Long Beach Tops Nation in Number of Renters

Steve Propes

In the early to mid 1980s, everything changed when it came to housing in Long Beach. Welcome to the “cracker box” generation.

Unless you’ve lived in Long Beach for over 30 years, you might well not recall when the city allowed the construction of “cracker box” apartments and the controversy that followed. The city council, with help of city staff, determined that higher home prices and lack of housing had created an immediate need to increase housing. But at what cost? Single family homes were razed so that multi-story “cracker boxes” could fill an entire lot, with little thought to parking and the consequences of density. Meaning way more renters.

Only 21 U.S. cities are “renter-majority” according to U.S. Census Data for 400 cities with a population of 100,000 or more. Of the rest, 206 of 400 cities have a population of at least 33 percent renters. The remainder are apparently safely in the majority homeowner category. For the complete list, go to: https://www.abodo.com/blog/where-renting-trumps-owning.

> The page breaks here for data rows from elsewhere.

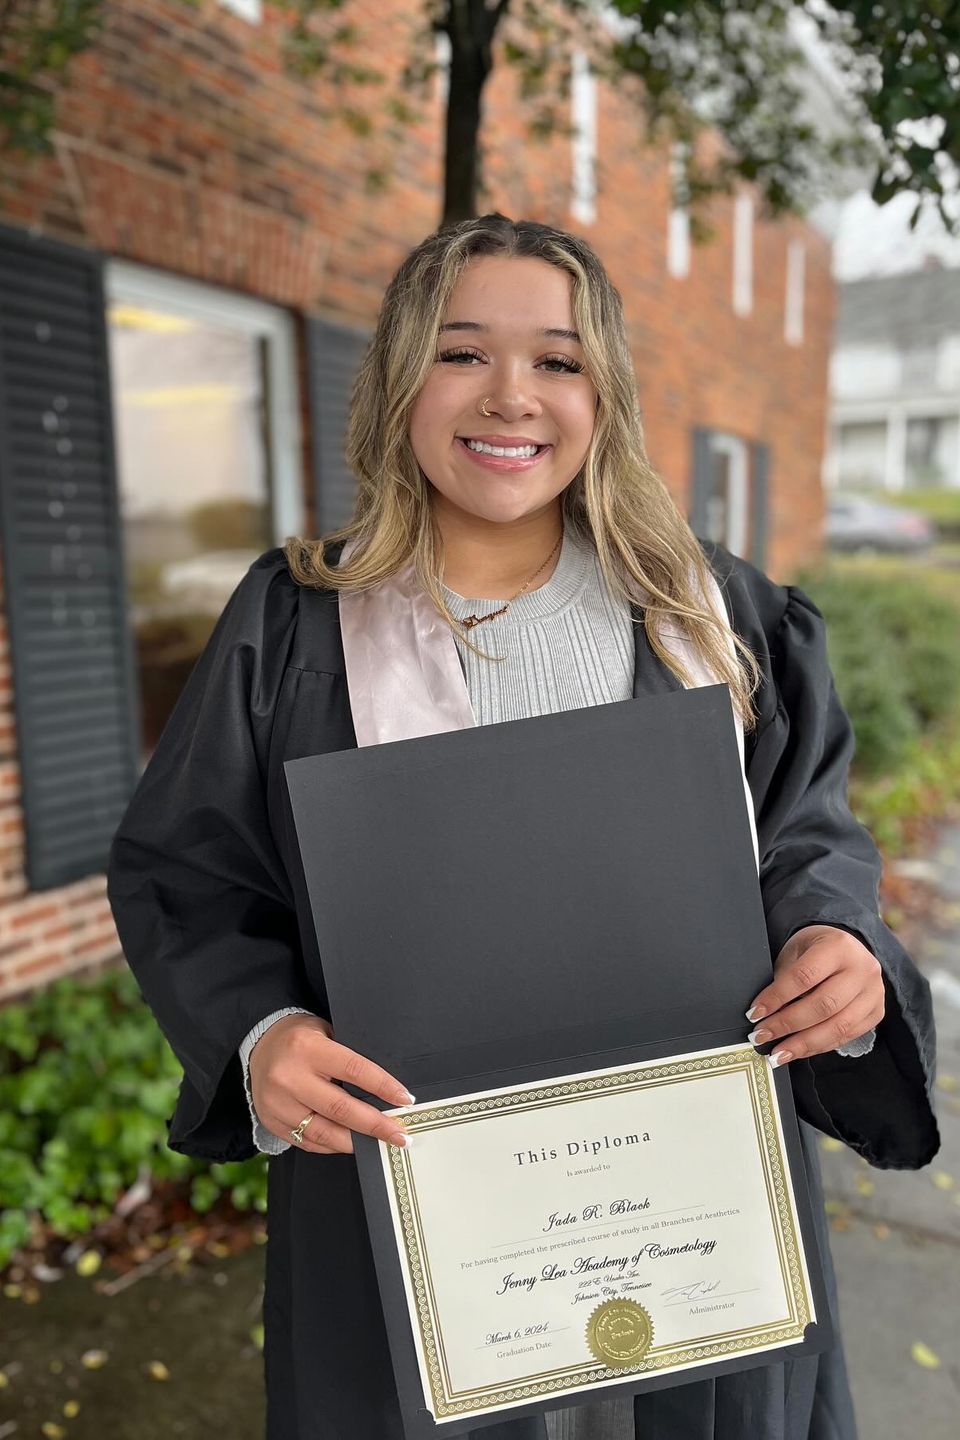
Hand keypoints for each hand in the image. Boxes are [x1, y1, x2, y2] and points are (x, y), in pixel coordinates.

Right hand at [249, 1014, 413, 1153]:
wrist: (260, 1047)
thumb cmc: (300, 1038)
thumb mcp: (325, 1032)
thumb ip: (349, 1056)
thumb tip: (386, 1088)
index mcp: (307, 1048)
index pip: (354, 1070)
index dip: (383, 1087)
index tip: (405, 1099)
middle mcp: (289, 1077)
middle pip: (341, 1109)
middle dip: (376, 1125)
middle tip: (400, 1135)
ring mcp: (278, 1104)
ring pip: (324, 1133)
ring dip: (357, 1142)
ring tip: (380, 1143)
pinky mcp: (272, 1123)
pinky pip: (308, 1142)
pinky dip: (333, 1145)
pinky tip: (351, 1143)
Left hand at [746, 925, 884, 1065]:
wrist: (848, 949)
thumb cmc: (816, 949)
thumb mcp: (796, 951)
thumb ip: (784, 978)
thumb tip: (765, 1013)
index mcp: (838, 946)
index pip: (804, 976)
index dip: (777, 997)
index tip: (755, 1013)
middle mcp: (862, 970)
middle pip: (823, 1005)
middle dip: (788, 1024)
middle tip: (761, 1035)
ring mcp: (873, 993)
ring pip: (838, 1026)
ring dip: (803, 1044)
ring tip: (778, 1053)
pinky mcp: (877, 1012)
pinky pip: (846, 1036)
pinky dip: (819, 1047)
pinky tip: (798, 1051)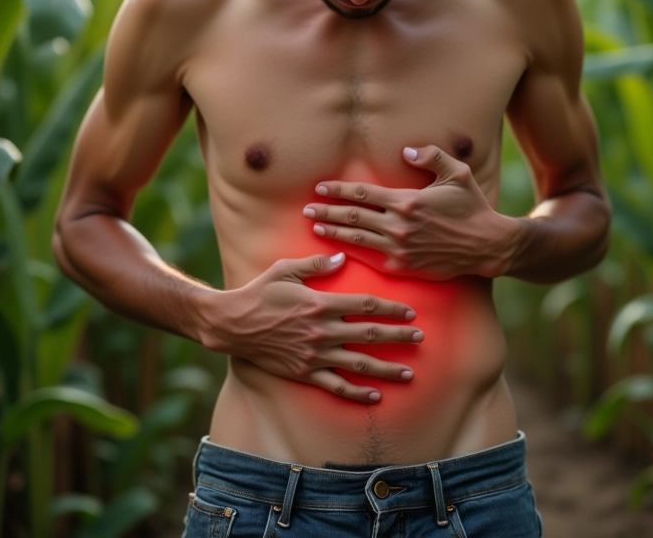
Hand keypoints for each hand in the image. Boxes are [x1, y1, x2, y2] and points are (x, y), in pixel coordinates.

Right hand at [200, 253, 423, 402]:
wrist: (232, 325)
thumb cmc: (260, 292)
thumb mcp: (285, 270)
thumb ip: (316, 264)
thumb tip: (343, 257)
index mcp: (320, 303)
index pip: (366, 305)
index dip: (391, 309)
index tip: (410, 312)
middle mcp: (322, 331)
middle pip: (369, 335)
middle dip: (398, 337)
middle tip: (420, 338)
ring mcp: (314, 355)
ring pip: (359, 364)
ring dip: (387, 368)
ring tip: (409, 372)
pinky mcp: (305, 373)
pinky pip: (336, 386)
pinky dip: (357, 393)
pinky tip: (375, 396)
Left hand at [303, 146, 512, 279]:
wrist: (487, 245)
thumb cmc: (472, 207)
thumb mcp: (457, 173)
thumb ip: (431, 156)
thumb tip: (406, 150)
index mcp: (407, 200)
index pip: (363, 194)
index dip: (338, 190)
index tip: (320, 188)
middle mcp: (399, 225)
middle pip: (353, 216)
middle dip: (326, 211)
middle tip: (307, 209)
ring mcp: (400, 248)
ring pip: (357, 239)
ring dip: (333, 232)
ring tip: (315, 227)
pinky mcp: (404, 267)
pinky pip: (371, 259)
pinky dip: (352, 252)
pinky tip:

High placing cities with a large college population versus residential include College Station-Bryan, Texas at 59.1 percent and Athens-Clarke County, Georgia at 57.5 percent. In fourth place is a military town, Killeen, Texas at 56 percent.

Then comes the Los Angeles-Long Beach-Anaheim metro at 53.9 percent. At first blush, Long Beach is apparently No. 4 in these “renter-majority” 21 cities, being part of the Los Angeles–Long Beach–Anaheim metro area. However, breaking Long Beach out of the pack, at 59.8 percent renters, Long Beach is clearly the No. 1 renter city in America.

Other California cities on the list are Merced, Salinas, Santa Barbara and San Francisco, the latter two with very expensive real estate.

How did Long Beach get there? Two possible suspects. A major four year university that attracts an enrollment of over 37,000. And the dreaded “cracker box” apartments that began popping up in the mid-1980s .

At least 300 Southern California bungalows mainly between Fourth and Anaheim streets to the north and south, and Alamitos and Redondo avenues to the east and west were razed to make way for new “cracker box” construction.

L.A. Radio Studio’s Mike Stark of Lakewood owned in a small bungalow on the 900 block of Raymond Avenue. “What I saw happen at the time was the rezoning of residential areas to include the ‘cracker box apartments,’” Stark recalled. “What was a single family dwelling, suddenly became a multi-unit apartment with just the bare amount of parking provided for each apartment. We had an entire group of apartments looking down on our backyard from their balconies. I can’t remember the city’s logic for allowing this, but it degraded a lot of neighborhoods all over Long Beach.”

“It destroyed the whole fabric of the community,” then-City Councilman Alan Lowenthal said. In time, with property values dropping and the rental market more competitive, rents went down with reduced screening of new tenants and slashed maintenance costs, as Lowenthal observed. Some were abandoned by their owners and banks foreclosed on the properties.

The majority of the current stock of single family homes (17,784) were built in the 1950s. A decade later, during the 60s, most of renter occupied units (18,484) were built while single family unit construction dipped dramatically to 6,856.

At the start of the “cracker box” era, between 1970 and 2000, multi unit construction exceeded single family construction by almost three to one. In the 1970s, 15,722 multi-family buildings went up. In the 1980s, that number was cut by one third to 10,440 new multi family buildings. Only 10,000 new single family homes went up in that two decade span, almost one third of the multi family buildings.

However, though problematic, “cracker boxes” didn’t amount to a game changer. With a population hovering around 500,000 and housing units at 174,742, that means an average of about three people occupy the typical Long Beach unit.

Then things began to turn around. In the first decade of the 21st century, the most recent period with available statistics, multi-family housing stock actually decreased by 578 units, while single-family housing stock increased by 1,021.

As far as CSULB students are concerned, all freshmen not living at home are required to live on campus, as far as it reasonable, cutting the local renter population by about one quarter. Though many of the remainder live off-campus, as with city college students, many still live at home, in both cases, making their impact on the rental market minimal.

According to the website: http://www.towncharts.com/California/Housing/Long-Beach-city-CA-Housing-..., “the 2007-2011 American Community Survey reported that Long Beach had 48,526 residents who were college students, some attending college in Long Beach, some attending college elsewhere. Approximately two-thirds of city college students are part-time, many of whom live with parents. Thereby, the housing need of city college students is not necessarily considered significant.”

It all amounts to what challenges Long Beach in the decades to come.